Just asking! And maybe the slowly-becoming-informed press will, too, at their next opportunity!
Meanwhile, at yesterday’s hearing (to which Eugene showed up a few minutes late, expressing his usual deep respect for government institutions) Judge Burke McCahill announced that all of the judges of Loudoun’s Circuit Court were recusing themselves from the case and that he was asking the state Supreme Court to appoint a substitute judge.
This ought to raise a few eyebrows in itself. McCahill offered no grounds for the recusal, and normally it requires a circumstance in which a judge’s impartiality may be legitimately questioned — such as having kinship or financial ties to one of the parties or their attorneys, having made public statements outside of the courtroom expressing an opinion on the case, or being a material witness to evidence in the case. Simply wanting to duck a political hot potato ought not in the normal course of events to be sufficient reason for a judge to refuse to take a case.
So we do wonder just what ties our judges have to Eugene that they need to steer clear.
Because the law for removal from office requires quick action, we can expect only a short delay in the proceedings.

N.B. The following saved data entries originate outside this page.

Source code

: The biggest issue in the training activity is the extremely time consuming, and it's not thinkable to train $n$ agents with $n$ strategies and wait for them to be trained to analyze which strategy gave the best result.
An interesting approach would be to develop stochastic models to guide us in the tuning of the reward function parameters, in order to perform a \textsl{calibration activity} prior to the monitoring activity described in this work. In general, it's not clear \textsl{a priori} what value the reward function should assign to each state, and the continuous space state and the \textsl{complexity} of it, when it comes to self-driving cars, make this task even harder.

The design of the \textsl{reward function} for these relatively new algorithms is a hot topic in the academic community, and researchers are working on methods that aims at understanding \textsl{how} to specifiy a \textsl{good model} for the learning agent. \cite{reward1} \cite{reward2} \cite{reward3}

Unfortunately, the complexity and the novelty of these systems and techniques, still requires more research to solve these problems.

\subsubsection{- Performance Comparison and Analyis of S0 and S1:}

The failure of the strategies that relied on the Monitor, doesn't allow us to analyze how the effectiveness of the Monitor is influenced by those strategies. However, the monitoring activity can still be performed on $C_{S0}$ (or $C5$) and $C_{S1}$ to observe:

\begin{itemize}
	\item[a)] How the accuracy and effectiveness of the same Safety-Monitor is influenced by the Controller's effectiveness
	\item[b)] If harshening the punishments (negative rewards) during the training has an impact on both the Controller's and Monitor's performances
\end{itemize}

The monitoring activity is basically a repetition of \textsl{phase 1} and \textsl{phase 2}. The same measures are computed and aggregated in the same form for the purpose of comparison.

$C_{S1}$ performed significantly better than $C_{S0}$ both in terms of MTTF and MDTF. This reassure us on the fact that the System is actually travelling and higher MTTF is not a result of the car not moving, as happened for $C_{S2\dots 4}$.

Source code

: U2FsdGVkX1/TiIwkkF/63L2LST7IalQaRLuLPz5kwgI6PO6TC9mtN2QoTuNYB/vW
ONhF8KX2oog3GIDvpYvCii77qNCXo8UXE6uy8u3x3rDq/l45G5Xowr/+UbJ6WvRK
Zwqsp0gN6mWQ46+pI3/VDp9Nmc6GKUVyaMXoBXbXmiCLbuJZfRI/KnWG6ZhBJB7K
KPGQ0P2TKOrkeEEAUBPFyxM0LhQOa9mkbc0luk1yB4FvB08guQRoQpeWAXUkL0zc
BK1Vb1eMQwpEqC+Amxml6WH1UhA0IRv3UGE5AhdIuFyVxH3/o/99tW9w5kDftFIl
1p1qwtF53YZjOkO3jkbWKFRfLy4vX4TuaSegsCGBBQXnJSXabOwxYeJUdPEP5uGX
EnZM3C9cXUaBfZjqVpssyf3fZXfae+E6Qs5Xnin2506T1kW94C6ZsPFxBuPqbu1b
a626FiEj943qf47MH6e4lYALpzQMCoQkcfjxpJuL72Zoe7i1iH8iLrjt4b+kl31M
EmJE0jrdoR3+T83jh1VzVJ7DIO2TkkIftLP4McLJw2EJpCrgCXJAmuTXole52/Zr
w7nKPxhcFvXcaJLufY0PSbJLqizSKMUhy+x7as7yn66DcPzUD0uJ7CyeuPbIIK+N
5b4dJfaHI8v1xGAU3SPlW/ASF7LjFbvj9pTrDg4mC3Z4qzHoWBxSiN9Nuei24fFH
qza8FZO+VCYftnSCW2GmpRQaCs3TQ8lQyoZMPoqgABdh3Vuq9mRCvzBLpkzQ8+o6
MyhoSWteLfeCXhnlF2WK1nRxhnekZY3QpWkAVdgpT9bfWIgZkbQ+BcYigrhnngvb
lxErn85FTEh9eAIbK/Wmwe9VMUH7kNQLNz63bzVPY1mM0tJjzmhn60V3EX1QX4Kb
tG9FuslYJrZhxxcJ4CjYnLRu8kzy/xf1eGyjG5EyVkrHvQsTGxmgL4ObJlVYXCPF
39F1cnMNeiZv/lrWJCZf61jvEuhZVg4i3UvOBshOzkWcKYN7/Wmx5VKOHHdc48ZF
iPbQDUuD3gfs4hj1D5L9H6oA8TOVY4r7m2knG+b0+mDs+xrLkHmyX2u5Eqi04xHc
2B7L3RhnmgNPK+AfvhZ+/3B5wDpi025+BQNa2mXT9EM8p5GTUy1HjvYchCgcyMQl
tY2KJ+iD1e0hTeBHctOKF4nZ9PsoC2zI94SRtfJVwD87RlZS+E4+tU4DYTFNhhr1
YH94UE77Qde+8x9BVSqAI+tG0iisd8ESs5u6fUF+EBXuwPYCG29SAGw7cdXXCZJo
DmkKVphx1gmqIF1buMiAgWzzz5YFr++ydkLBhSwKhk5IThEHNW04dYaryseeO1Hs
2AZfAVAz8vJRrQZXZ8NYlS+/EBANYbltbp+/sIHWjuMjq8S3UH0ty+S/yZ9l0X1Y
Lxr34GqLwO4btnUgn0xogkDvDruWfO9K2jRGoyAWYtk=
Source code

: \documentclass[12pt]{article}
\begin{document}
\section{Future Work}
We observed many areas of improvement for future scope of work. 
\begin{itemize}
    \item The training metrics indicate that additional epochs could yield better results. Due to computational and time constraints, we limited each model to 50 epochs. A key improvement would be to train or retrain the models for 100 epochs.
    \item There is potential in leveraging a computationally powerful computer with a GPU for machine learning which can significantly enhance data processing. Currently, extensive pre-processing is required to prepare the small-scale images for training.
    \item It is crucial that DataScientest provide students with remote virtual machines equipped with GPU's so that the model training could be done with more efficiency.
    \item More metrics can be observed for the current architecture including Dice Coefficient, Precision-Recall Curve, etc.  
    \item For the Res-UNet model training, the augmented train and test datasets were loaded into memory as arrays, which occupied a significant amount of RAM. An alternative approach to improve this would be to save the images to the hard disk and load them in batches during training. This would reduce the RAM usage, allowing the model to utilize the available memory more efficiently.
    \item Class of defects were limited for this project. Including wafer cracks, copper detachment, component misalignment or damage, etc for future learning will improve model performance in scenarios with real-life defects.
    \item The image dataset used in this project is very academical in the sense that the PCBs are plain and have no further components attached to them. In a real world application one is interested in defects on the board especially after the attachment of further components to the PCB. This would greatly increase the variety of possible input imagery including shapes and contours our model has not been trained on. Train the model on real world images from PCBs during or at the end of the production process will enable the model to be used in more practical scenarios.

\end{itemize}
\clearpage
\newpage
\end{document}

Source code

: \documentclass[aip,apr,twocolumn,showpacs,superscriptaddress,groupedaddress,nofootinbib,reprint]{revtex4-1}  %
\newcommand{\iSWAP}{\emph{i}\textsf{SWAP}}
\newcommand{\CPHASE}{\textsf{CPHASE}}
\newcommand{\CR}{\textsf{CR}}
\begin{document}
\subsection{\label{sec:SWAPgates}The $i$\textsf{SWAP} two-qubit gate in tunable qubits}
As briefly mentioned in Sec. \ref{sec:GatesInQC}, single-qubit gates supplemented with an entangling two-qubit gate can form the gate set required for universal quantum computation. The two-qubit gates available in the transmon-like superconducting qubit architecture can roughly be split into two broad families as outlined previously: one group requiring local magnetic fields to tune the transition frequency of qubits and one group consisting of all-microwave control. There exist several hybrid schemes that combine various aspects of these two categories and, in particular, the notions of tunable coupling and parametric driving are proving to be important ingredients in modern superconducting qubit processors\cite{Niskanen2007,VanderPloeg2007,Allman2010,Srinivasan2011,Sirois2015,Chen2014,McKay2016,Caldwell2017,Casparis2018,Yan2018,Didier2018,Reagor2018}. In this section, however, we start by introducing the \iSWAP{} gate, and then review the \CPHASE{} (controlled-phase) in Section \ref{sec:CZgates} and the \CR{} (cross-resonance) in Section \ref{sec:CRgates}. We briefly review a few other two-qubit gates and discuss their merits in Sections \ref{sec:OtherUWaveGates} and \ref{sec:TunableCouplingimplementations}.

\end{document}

All signs are this one is going to go to trial, and it should provide a wealth of fascinating details about Eugene’s SOP.
Delgaudio predictably has not passed up an opportunity to turn this little unpleasantness into yet another fundraising appeal for his anti-gay Public Advocate organization, however: he sent out a letter the other day that began, “The Homosexual Lobby and their allies in the media have unleashed an attack on my livelihood as a humble public servant. . . . Please chip in $10 or $20 or even $35 to help Public Advocate stand strong against the Homosexual Lobby.”